It's important to understand that ALife doesn't necessarily entail simulating physical processes like chemical reactions. There are many, myself included, who believe that life might be a fundamentally mathematical or computational process. What I mean by that is: suppose you have a wave in some medium, let's say ripples on water. That wave propagates according to the differential equation known as the *wave equation*, which I won't bother to reproduce here. The point of the wave equation is that I don't need to know anything about water molecules in order to determine the vertical displacement of the water at a particular point as a function of time. I just need the initial conditions and a constant that tells me how fast waves propagate in water. The same equation holds if the waves are propagating in alcohol, or even if they're electromagnetic waves propagating through free space. Waves are a kind of abstract *behavior*, not a physical thing, and I can understand them simply by studying the wave equation as a mathematical object.

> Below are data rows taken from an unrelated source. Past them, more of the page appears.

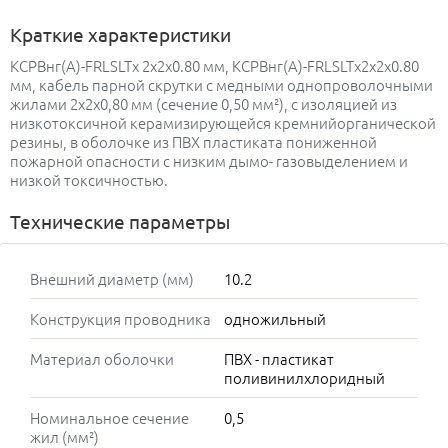
Краткие характеристики
КСРВнг(А)-FRLSLTx 2х2х0.80 мм, КСРВнг(А)-FRLSLTx2х2х0.80
мм, кабель парной скрутки с медными однопроволочными
жилами 2х2х0,80 мм (сечение 0,50 мм²), с изоляцией из
низкотоксичной керамизирующейся кремнийорганической
резины, в оболочке из ПВХ пластиката пониженной
пожарной опасности с низким дымо- газовыделением и
низкой токсичностью.
Технические параметры
Внешний диаметр (мм)
10.2
Конструкция проводника
одножильный
Материал оболочки
ПВХ - пластикат
поливинилхлоридный
Номинальное сечение
0,5
жил (мм²)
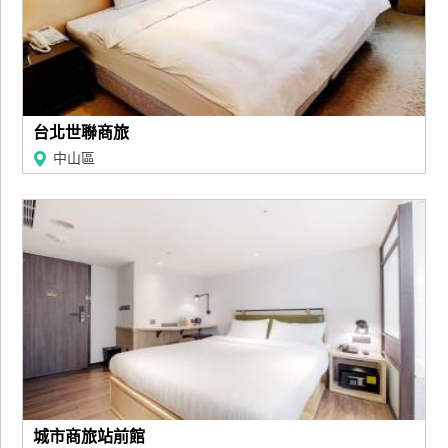
台北世聯商旅
中山區
城市商旅站前館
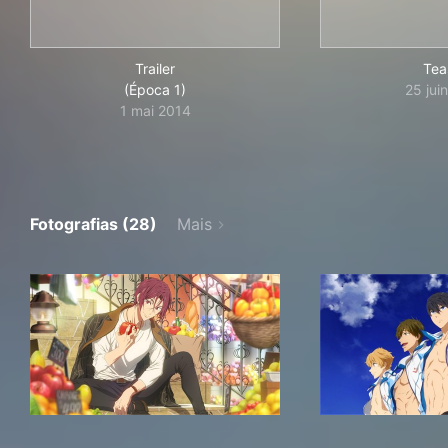
Trailer
Tea
(Época 1)
25 jui
1 mai 2014
Fotografias (28)
Mais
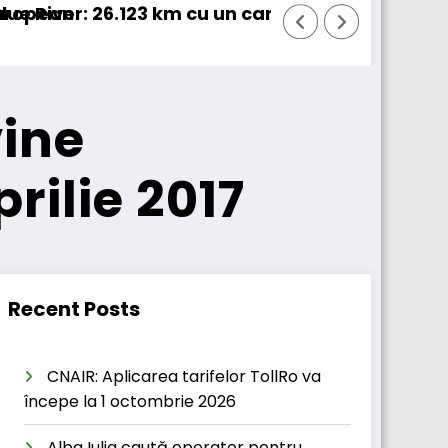
n 100% electric în transport internațional
Proiectul Revoy prinde contur
vine
rilie 2017
Recent Posts
CNAIR: Aplicarea tarifelor TollRo va
începe la 1 octombrie 2026
Alba Iulia caută operator pentru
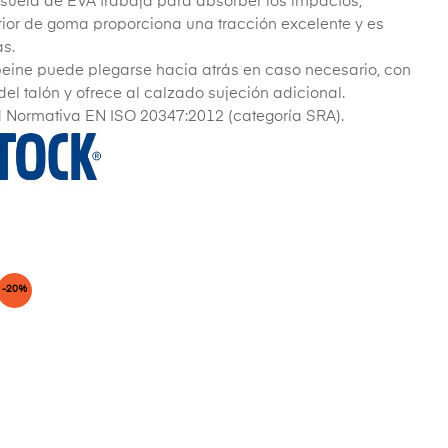
esuela de EVA trabaja para absorber los impactos,
rior de goma proporciona una tracción excelente y es
as.
peine puede plegarse hacia atrás en caso necesario, con
el talón y ofrece al calzado sujeción adicional.
d Normativa EN ISO 20347:2012 (categoría SRA).
-20%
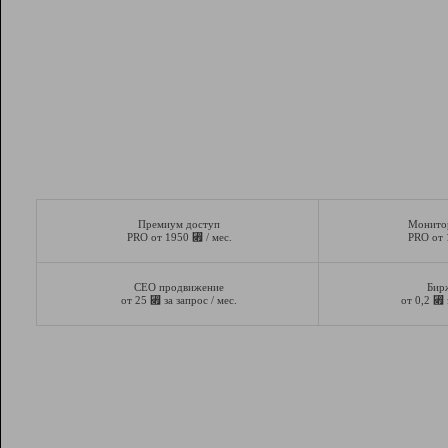
Премиум доступ
Монито
⃏
PRO от 1950
/ мес.
PRO от
СЕО продвижение
Бир
⃏
⃏
от 25
за запрос / мес.
от 0,2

The ALife point of view is that the relationship between life/evolution and organic chemistry is the same as that between waves and water: an abstract behavior implemented on a physical substrate. That's why you'll frequently see people studying programs that output their own source code, or cellular automata, or simplified, symbolic versions of chemistry based on term rewriting. The core questions: *are computers suitable as a substrate for life?* *If so, what is life's "wave equation"?*
[This article](http://www.cs.mun.ca/~banzhaf/papers/BanzhafMcMullin_Alife.pdf) provides a good introduction to the history and main ideas of ALife, and my favorite textbook on related topics is *Artificial Chemistries* by Banzhaf and Yamamoto.